Une soixantaine de députés, dont de nombreux membres de la majorité UMP, ont signé la demande d'enquête parlementaire d'un député communiste, André Gérin, sur le port par certaines femmes musulmanes de la burqa ou du niqab, un voile qui les recouvre entièrement.

«La burqa, c'est un symbole de soumission, d'une pratique extrémiste d'une religion qui ne reconnaît pas à la femme tous ses droits», estime le député UMP Thierry Mariani qui a signé le texte.

«Il faut que les responsables politiques sortent de l'aveuglement», explique à l'AFP M. Gérin, élu d'une banlieue de Lyon (est) à forte population musulmane.

Admettant ne disposer d'aucun chiffre ou de rapport sur le sujet, il souligne que l'objectif d'une enquête est précisément d'en savoir plus.

«La coïncidence fait que je dépose cette demande de commission d'enquête au moment où (le président américain Barak) Obama en parle et au moment où (son homologue français Nicolas) Sarkozy court après Obama», ajoute-t-il.

M. Obama avait soulevé début juin la colère des féministes en France en critiquant l'interdiction du port du voile. Nicolas Sarkozy s'est dit d'accord avec lui en y mettant des réserves, à savoir le libre arbitre des femmes et les restrictions dans certaines administrations françaises, au nom de la laïcité.

Cette laïcité, pilier de la république française qui sépare l'Eglise et l'État, est un sujet extrêmement sensible dans ce pays où une loi qui avait donné lieu à un vif débat, interdit depuis 2004 le port de tout signe religieux «ostentatoire» à l'école.

Le ministre de l'Immigration et de l'Identité nationale Eric Besson a jugé «inopportun de relancer une polémique» sur les signes religieux. «Un équilibre a été trouvé en France et il serait dangereux de le remettre en cause», a-t-il estimé.

Il s'est déclaré «à titre personnel» opposé au port du voile intégral, comme le ministre de l'Education nationale Xavier Darcos qui a dit le considérer comme une forme d'«oppression» de la femme.
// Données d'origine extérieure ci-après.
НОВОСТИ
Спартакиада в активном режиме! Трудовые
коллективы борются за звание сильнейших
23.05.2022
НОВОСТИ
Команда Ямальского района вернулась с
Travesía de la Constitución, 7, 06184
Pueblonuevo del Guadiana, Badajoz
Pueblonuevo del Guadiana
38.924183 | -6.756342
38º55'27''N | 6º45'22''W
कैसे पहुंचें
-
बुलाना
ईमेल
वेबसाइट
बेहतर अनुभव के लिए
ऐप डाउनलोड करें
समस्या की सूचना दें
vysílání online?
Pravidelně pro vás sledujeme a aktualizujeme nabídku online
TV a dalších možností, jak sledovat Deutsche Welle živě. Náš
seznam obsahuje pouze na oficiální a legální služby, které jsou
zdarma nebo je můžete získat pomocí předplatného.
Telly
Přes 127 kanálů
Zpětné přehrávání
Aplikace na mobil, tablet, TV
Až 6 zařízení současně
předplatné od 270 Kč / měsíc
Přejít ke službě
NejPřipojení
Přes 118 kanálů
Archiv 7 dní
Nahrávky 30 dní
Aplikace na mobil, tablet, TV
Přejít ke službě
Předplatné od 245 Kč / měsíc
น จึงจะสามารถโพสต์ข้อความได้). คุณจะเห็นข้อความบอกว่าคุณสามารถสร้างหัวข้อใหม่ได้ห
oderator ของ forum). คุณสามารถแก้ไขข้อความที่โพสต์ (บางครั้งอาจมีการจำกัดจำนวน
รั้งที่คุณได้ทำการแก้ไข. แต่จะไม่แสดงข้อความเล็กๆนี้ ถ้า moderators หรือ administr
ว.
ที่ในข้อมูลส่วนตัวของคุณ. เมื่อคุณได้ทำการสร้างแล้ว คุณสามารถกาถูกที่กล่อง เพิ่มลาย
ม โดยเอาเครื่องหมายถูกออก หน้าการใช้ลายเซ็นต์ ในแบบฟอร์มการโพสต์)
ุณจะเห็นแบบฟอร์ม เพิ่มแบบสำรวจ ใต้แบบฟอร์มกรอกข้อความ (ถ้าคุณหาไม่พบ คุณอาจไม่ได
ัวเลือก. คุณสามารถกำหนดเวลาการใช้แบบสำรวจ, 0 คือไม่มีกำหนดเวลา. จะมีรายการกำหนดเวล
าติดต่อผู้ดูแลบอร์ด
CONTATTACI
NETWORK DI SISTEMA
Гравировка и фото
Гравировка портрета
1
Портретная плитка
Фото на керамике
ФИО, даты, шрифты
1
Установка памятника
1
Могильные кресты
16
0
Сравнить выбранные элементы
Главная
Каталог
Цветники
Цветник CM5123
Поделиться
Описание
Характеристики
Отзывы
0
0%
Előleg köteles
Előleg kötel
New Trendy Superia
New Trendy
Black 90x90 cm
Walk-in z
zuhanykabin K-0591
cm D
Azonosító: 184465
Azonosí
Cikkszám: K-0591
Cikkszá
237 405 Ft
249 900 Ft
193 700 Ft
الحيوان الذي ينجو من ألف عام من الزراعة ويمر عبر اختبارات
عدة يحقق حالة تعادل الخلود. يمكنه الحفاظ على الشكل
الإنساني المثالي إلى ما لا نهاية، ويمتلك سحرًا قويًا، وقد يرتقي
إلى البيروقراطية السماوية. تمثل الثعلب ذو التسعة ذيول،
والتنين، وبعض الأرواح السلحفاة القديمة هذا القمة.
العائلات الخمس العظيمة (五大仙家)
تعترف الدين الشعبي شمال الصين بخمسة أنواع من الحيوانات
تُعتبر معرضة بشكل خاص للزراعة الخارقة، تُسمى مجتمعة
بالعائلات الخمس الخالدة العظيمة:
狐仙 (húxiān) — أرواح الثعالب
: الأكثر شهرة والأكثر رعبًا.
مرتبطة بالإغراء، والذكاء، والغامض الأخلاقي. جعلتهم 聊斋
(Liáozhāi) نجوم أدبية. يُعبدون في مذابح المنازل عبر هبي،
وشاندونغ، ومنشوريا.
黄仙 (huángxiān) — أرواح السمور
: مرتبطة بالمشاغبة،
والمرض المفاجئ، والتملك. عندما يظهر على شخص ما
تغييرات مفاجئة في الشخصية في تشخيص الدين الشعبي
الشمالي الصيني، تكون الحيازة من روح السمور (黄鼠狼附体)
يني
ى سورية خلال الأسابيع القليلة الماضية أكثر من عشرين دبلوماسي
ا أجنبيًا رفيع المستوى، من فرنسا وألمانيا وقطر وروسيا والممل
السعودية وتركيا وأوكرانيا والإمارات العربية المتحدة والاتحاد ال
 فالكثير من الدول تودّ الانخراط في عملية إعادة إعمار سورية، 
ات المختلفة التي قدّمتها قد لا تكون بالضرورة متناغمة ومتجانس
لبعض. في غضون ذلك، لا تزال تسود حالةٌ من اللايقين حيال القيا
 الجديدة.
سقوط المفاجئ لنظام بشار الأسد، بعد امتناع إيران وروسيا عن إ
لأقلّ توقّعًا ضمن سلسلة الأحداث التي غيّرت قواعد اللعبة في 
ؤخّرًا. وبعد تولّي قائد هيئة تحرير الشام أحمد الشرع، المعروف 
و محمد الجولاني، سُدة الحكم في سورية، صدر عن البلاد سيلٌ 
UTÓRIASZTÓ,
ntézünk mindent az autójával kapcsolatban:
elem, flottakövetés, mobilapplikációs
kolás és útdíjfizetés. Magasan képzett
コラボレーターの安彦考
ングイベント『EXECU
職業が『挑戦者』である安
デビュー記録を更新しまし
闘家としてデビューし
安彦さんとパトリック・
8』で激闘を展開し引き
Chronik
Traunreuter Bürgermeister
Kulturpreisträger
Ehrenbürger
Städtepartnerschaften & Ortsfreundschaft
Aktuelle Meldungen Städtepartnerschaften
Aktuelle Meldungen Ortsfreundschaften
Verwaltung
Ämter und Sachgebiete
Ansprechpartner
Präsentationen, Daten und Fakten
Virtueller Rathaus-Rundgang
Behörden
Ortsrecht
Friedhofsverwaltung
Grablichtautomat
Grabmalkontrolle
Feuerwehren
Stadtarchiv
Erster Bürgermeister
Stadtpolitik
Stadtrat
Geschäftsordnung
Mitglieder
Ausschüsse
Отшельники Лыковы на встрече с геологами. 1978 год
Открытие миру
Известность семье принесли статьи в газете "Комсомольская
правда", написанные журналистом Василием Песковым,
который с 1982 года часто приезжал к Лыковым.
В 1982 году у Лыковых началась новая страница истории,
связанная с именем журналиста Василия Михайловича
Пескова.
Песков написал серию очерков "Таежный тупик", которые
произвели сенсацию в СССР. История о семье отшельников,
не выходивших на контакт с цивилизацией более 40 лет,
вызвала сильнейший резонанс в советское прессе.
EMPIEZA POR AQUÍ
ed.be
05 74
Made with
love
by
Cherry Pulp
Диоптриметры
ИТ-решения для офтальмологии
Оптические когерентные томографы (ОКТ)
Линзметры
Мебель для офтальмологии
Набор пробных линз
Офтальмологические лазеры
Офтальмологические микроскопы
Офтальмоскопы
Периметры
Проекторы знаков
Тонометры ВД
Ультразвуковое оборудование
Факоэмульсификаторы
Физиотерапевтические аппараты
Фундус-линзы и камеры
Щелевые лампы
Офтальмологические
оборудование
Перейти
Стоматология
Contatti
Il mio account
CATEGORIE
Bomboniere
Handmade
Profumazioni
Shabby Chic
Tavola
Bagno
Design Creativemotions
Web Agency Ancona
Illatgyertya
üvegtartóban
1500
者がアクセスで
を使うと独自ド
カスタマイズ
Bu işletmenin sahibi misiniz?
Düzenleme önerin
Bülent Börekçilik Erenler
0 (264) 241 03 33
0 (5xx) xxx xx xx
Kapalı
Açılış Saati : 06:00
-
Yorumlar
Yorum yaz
Plus tranchée, la secrétaire d'État à la Ville, chargée des banlieues, Fadela Amara, a salué l'initiative, estimant qu'il fallait «tout faire pour stopper la propagation des burqas», une «sorte de cercueil pour les femmes».

Un sentiment partagé par l'association de défense des droits de la femme Ni Putes Ni Soumise, dont Mme Amara a été une des fondatrices. L'association estime qu'il «ne faut pas avoir peur» de parler du voile intégral, «de rendre visible la réalité et la dégradation de la condition des femmes».

«Un phénomène marginal», a rétorqué le président du Conseil français du culte musulman, principale organisation musulmane de France, Mohammed Moussaoui, qui s'est dit «choqué» par ce projet.

Pour lui, «évoquer le sujet de cette façon, par le biais d'une commission parlementaire, revient à stigmatiser l'islam et les musulmans de France».

Le recteur de la Grande Mosquée de Paris, Dalil Boubakeur, s'étonne lui de voir resurgir ce débat qu'il pensait réglé par la loi de 2004.

Partisan d'un «islam du juste milieu», il dit son attachement à une France «terre d'intégration, laïque et non communautaire», où doivent se mêler différentes croyances, dont l'islam qui est la religion d'environ 5 millions de ses habitants.